━━━ DOCUMENT SEGMENT

Just what are Zun Zun Egui supposed to be? Their founding members are Mauritian and Japanese, but they describe their new record as 'a British rock record made by a British group'. It's a lot more far-out than most recent albums worthy of similar descriptors, that's for sure. If you go by that dour single phrase and leap into the bold and colourful world of Shackles' Gift, you'll be stunned by what you find.
There's none of that straightforward guitars-bass-drums-vocals shit here - it works for a lot of people, but Zun Zun Egui strive toward something much more arresting. There's nothing like the shock of listening to something that shatters your notions of what rock music should sound like, and it's this desire to blow listeners' minds from which the band (Kushal Gaya, Yoshino Shigihara, Adam Newton, Steve Kerisson and Matt Jones) get their kicks. You could hear it all over their 2011 debut Katang - an album that caused quite a stir due to ZZE's captivating live performances - and it's even more prominent on their second album, on which the quartet clearly tried to transfer their live energy to a studio setting. This can sometimes be akin to capturing lightning in a bottle, which is probably why it took them three-and-a-half years to get this record out, but damn, they did an exceptional job.
Recorded last year with Andrew Hung of Fuck Buttons, Shackles' Gift is nine tracks of exuberant, effervescent and exciting music that defies easy categorisation. It comes out with all guns blazing on 'Rigid Man' which, contrary to its title, will make you want to get off your posterior and dance like nobody's watching, its busy rhythms and Gaya's affected vocal lines providing the ideal introduction to the unpredictable, Technicolor world that ZZE inhabit; if you find yourself involuntarily fist-pumping when some unexpectedly muscular guitars bulldoze their way into the mix around 3:45, trust me, it won't be the last time you're moved to celebration. 'African Tree' sounds like early Battles attempting to write a flat-out pop song (right down to the vocals-as-an-instrument trick former leader Tyondai Braxton loved to use), marching band snare-rolls and a solid-gold chorus propelling the band into radically new territory. ZZE have flirted with immediacy in their own strange way, but you get the sense that the likes of 'Ruby' and 'Tickle the Line' could be hits in a world where forward-thinking music sold as well as the Ed Sheerans of this one.

━━━━━━
━━━ DATA FOR REVIEW

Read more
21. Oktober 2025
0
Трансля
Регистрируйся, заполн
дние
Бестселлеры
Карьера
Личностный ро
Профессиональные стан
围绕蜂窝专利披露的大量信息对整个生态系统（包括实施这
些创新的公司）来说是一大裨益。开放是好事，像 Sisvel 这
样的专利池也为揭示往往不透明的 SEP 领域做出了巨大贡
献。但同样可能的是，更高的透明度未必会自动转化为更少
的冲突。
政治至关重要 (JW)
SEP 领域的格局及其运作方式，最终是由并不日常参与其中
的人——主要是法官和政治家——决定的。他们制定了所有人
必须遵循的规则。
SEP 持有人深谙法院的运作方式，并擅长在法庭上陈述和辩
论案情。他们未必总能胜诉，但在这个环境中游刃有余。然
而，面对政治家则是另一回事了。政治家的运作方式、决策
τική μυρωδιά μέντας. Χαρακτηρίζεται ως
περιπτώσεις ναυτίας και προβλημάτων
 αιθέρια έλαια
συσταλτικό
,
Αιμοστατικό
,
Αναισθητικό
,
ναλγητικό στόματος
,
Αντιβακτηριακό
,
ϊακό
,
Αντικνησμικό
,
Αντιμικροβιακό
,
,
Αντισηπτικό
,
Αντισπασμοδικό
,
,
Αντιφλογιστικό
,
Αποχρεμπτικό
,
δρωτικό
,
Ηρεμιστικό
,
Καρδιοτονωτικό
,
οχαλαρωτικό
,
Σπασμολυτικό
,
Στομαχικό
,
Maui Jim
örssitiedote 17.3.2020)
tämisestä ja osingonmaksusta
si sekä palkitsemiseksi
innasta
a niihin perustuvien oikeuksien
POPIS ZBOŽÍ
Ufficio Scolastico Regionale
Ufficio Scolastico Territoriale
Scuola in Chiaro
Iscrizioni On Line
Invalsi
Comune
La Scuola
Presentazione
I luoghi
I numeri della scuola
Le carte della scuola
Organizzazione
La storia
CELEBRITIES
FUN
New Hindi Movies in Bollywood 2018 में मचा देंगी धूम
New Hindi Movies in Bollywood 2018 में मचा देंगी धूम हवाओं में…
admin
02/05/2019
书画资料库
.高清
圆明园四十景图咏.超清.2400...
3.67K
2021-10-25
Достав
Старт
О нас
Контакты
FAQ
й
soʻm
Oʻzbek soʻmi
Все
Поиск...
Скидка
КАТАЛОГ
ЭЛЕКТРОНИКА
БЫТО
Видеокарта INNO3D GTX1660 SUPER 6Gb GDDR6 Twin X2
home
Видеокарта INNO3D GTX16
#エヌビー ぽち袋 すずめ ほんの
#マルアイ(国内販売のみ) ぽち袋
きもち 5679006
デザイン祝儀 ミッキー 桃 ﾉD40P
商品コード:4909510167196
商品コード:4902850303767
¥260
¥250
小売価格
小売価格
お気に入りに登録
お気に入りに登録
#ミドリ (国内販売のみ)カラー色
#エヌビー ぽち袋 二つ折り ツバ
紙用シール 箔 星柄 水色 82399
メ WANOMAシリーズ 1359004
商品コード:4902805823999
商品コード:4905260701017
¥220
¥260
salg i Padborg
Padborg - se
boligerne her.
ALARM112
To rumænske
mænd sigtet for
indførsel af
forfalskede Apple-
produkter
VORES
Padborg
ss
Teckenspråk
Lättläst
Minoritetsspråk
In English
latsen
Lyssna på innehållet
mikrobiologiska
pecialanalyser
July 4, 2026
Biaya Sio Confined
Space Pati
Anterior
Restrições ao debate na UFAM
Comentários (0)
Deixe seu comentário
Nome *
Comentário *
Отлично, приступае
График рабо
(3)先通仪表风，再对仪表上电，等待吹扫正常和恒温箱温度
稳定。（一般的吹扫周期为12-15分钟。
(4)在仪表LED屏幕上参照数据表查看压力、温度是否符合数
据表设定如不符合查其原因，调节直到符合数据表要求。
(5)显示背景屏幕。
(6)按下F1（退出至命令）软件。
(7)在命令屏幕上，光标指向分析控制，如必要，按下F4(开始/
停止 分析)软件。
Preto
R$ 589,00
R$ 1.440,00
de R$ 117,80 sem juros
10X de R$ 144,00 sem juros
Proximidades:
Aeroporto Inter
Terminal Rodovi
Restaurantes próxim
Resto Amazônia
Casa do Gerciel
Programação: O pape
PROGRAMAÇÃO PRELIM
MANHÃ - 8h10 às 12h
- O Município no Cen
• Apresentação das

━━━━━━

WHAT TO WORK ON: Quote the review of Shackles' Gift word for word, starting at "Just what are" and ending at "what you find.". You can set the listing aside, since nothing here depends on it.

RESPONSE:
Just what are Zun Zun Egui supposed to be? Their founding members are Mauritian and Japanese, but they describe their new record as 'a British rock record made by a British group'. It's a lot more far-out than most recent albums worthy of similar descriptors, that's for sure. If you go by that dour single phrase and leap into the bold and colourful world of Shackles' Gift, you'll be stunned by what you find.